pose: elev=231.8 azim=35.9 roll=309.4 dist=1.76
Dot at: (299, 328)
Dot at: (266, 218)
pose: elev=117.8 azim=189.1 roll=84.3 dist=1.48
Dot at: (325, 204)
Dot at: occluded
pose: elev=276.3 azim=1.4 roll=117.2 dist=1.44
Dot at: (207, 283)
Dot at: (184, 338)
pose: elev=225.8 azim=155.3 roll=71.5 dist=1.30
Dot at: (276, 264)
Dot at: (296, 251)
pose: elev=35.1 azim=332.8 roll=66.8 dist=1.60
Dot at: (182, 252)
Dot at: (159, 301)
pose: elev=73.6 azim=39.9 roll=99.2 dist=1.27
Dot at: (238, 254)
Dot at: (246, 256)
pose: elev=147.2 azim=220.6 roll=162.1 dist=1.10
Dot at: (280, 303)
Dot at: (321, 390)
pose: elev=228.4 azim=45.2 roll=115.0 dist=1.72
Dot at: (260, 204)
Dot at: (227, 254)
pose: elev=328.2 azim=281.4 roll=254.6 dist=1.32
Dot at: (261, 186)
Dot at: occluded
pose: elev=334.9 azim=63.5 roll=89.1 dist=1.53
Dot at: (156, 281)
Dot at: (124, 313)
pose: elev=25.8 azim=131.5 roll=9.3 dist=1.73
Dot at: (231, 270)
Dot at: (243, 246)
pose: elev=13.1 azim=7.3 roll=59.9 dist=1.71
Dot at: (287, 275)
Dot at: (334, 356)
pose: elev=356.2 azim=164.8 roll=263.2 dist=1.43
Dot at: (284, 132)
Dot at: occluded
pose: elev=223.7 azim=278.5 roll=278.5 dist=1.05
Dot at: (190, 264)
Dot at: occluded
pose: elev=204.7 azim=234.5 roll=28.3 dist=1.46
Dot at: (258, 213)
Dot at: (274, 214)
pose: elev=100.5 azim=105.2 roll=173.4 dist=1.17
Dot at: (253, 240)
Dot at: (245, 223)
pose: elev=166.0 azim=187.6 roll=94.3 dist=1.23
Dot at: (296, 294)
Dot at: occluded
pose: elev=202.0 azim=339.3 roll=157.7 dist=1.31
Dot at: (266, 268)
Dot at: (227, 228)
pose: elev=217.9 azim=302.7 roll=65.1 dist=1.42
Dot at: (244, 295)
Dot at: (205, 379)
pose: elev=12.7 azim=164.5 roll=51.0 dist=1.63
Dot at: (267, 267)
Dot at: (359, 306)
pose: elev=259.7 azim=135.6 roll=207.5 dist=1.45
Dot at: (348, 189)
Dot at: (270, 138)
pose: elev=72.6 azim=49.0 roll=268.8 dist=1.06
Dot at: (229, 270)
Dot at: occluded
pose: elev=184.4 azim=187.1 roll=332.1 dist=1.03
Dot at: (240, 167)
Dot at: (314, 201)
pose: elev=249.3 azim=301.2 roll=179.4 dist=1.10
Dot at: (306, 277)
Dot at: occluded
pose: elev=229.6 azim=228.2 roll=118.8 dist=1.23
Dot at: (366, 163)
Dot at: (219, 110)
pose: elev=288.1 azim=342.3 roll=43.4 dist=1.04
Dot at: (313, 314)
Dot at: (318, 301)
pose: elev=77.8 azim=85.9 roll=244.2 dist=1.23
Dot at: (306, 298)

——

• **HAZ ESTO**:
Reproduce textualmente todo lo que figura en las entradas de arriba, desde la línea que contiene "pose: elev=13.1 azim=7.3 roll=59.9 dist=1.71" hasta la línea que contiene "Dot at: (205, 379)", ambas incluidas.

• **SOLUCIÓN DEL EJERCICIO**:
pose: elev=13.1 azim=7.3 roll=59.9 dist=1.71
Dot at: (287, 275)
Dot at: (334, 356)
pose: elev=356.2 azim=164.8 roll=263.2 dist=1.43
Dot at: (284, 132)
Dot at: occluded
pose: elev=223.7 azim=278.5 roll=278.5 dist=1.05
Dot at: (190, 264)
Dot at: occluded
pose: elev=204.7 azim=234.5 roll=28.3 dist=1.46
Dot at: (258, 213)
Dot at: (274, 214)
pose: elev=100.5 azim=105.2 roll=173.4 dist=1.17
Dot at: (253, 240)
Dot at: (245, 223)
pose: elev=166.0 azim=187.6 roll=94.3 dist=1.23
Dot at: (296, 294)
Dot at: occluded
pose: elev=202.0 azim=339.3 roll=157.7 dist=1.31
Dot at: (266, 268)
Dot at: (227, 228)
pose: elev=217.9 azim=302.7 roll=65.1 dist=1.42
Dot at: (244, 295)
Dot at: (205, 379)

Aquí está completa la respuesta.